Selected extract
---*---

The global electrification of transportation is an uneven evolution, simultaneously enabled and hindered by the myriad forces that govern technology development and affect everything from automobiles and unmanned aircraft to rail transport and marine craft. These enabling/hindering forces include fast-maturing but heavy batteries, government oversight that is sometimes slow to adapt, principles of gravity and friction, strict passenger safety requirements, anxious insurers and uneven development of lightweight materials.
Still, materials, processing, hardware and software innovations are making possible products that just a few years ago were inconceivable, and there may be no better example of this than the Seven, a new all-electric, high-range, all-composite foiling speedboat being manufactured by Candela Boats (Lidingö, Sweden) using resin matrix solutions provided by Sicomin Epoxy Systems (Châteauneuf les Martigues, France).
How we got here
Candela Boats was founded in 2014 by CEO Gustav Hasselskog who, although an engineer by education, had worked previously as a consultant and in the consumer chemicals market. By his own admission, Hasselskog “had become bored” with the corporate work world and decided that he wanted to find more meaningful work. He quit his corporate job in 2014 and during that summer retreated with his family to a home located on one of the archipelagos that surround Stockholm, Sweden.
Candela Boats CEO Gustav Hasselskog drives the Seven in foiling mode. The all-electric boat cruises at 22 knots, has a top speed of 30 knots and a range of 50 nautical miles. Hasselskog was looking to develop a boat that offers the maneuverability of a planing boat while taking full advantage of an electric propulsion system. The Seven is 15 times more efficient than a comparable gas-powered planing boat. Source | Candela Boats
“We had a 25-foot boat with a V-8 engine,” Hasselskog recalls, adding that going anywhere and getting anything required a boat trip to Stockholm, which cost at least $50 per trip. “It felt a bit weird, to be spending so much money on a boat,” he says. Hasselskog started doing some math, wondering what it would take to make recreational boating more efficient. “What I discovered,” he says, “is that the topic has not been addressed to make boats more efficient and make them electric.”

---*---

Exercises to complete
1 – From the article on the Candela Seven electric boat, copy the stretch from "The global electrification" through "of lightweight materials." word for word.
2 – Answer these questions using the article on the Candela Seven electric boat:
(a) Where is Sicomin Epoxy Systems located?
(b) In what year was Candela Boats founded?
(c) What is the top speed of the Seven?
3 – Continue the article on the Candela Seven electric boat, starting after its final sentence.

---*---

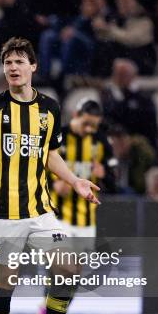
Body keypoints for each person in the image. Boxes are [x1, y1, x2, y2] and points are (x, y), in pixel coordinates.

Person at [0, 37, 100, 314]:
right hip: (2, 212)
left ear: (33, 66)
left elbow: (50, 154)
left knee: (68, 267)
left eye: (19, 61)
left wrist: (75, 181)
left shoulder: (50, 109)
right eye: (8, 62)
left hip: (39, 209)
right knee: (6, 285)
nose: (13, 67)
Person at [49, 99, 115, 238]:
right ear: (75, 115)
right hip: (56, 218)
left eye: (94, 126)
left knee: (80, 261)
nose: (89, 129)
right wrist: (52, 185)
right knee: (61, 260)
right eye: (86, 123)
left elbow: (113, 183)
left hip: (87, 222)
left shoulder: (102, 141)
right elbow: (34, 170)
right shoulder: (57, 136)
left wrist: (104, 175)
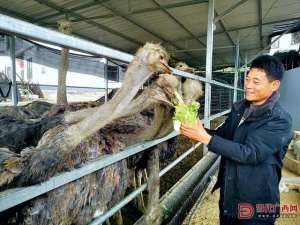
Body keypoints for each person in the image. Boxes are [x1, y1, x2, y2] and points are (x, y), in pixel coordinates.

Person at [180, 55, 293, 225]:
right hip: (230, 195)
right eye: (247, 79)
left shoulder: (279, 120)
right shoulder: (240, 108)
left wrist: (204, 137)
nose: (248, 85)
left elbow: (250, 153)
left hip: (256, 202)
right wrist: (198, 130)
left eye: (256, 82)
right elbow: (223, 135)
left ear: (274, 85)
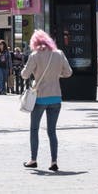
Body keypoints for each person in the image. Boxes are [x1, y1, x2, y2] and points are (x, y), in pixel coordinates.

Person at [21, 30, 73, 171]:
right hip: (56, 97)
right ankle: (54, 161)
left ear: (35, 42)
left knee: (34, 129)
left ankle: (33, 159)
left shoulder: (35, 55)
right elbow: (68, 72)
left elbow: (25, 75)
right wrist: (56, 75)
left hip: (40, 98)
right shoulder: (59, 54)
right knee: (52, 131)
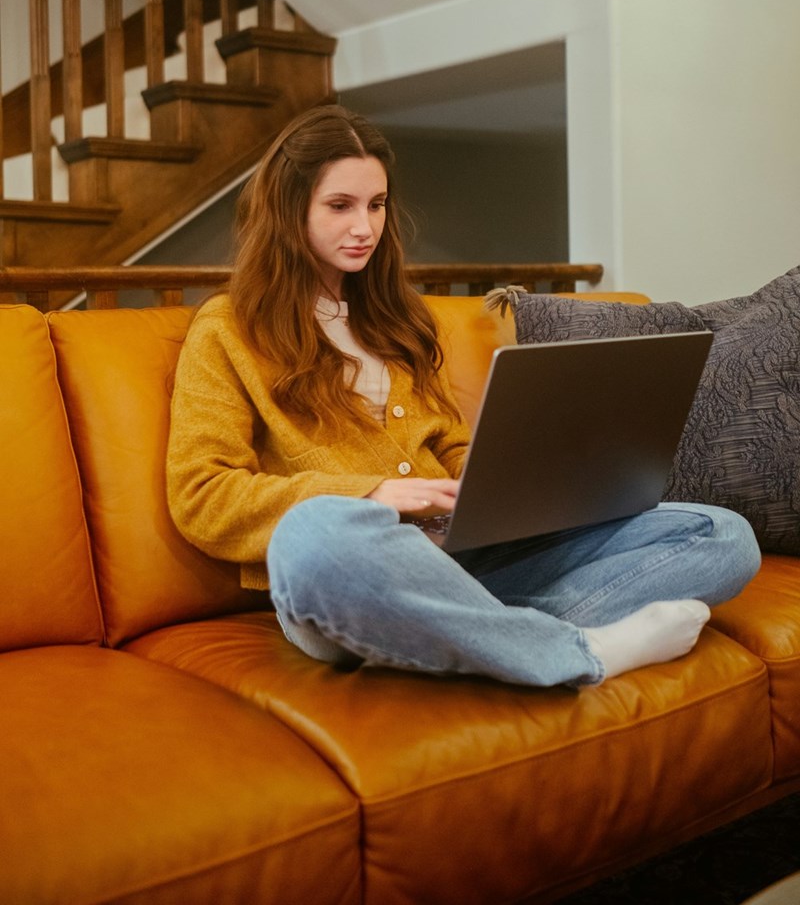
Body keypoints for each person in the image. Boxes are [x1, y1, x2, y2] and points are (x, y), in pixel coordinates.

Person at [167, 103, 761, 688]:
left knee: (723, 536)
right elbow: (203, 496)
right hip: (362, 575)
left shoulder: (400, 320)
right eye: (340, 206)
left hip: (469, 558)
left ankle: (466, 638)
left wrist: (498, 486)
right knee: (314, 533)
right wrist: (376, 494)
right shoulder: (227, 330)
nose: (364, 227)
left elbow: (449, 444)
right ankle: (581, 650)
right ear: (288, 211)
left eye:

---*---

Activity answers
1 –
The global electrification of transportation is an uneven evolution, simultaneously enabled and hindered by the myriad forces that govern technology development and affect everything from automobiles and unmanned aircraft to rail transport and marine craft. These enabling/hindering forces include fast-maturing but heavy batteries, government oversight that is sometimes slow to adapt, principles of gravity and friction, strict passenger safety requirements, anxious insurers and uneven development of lightweight materials.

2 –
(a) Châteauneuf les Martigues, France
(b) 2014
(c) 30 knots

3 –
Hasselskog began studying the recreational marine market further. He studied battery and electric propulsion technology, determining what would be required to give a planing boat a range of at least 50 nautical miles — a goal he thought reasonable. Until now, application of all-electric propulsion in planing watercraft has been plagued by lack of power and lack of range, primarily because of the water surface friction a boat must overcome. Further, to increase range or power in a planing boat requires the addition of batteries, which also adds weight and, by extension, drag. In short, Hasselskog discovered, it wasn’t possible to make a planing boat more efficient. “A planing boat is a dead end. You can’t make it more efficient,” he says. “Foiling is the only way.” So, Hasselskog sold the family’s summer home on the archipelago, and in 2014 Candela Boats was born.
Foiling is inherently unstable because of the complex thermodynamics involved. Candela Boats developed a sophisticated system of sensors and controls to manipulate the foils and ensure a smooth, safe ride. Source | Candela Boats
Foiling is not for the faint of heart
The primary challenge of foiling lies in the inherent instability of a boat moving through and over water, but not on the surface of the water. A foil — or, more accurately, a hydrofoil — is a wing-like structure attached to the bottom of a boat hull. The foil passes through the water perpendicular to the direction of travel and, using the same principles of aircraft flight, at a certain speed provides enough lift to elevate the boat completely clear of the water. Hull friction is thus eliminated, leaving foil drag and air as the only resistors.
Foils can take a variety of shapes, but in all cases they must provide a flat planar surface that passes through the water edge-first. And, like an aircraft wing, a foil’s angle of attack in the water can be adjusted to increase or decrease lift. Foils also can be deployed at a variety of water depths, but the depth has an effect on the efficiency. For example, relatively shallow, surface-piercing foiling is more stable, but less efficient. Deeper foiling is more efficient but less stable.
In any case, “flying” over water presents a very different hydrodynamic environment compared to that faced by a planing boat on the water’s surface. Out of the water and riding on foils, a boat behaves very differently — weight distribution, turning, wind resistance and turbulent waters must be carefully managed.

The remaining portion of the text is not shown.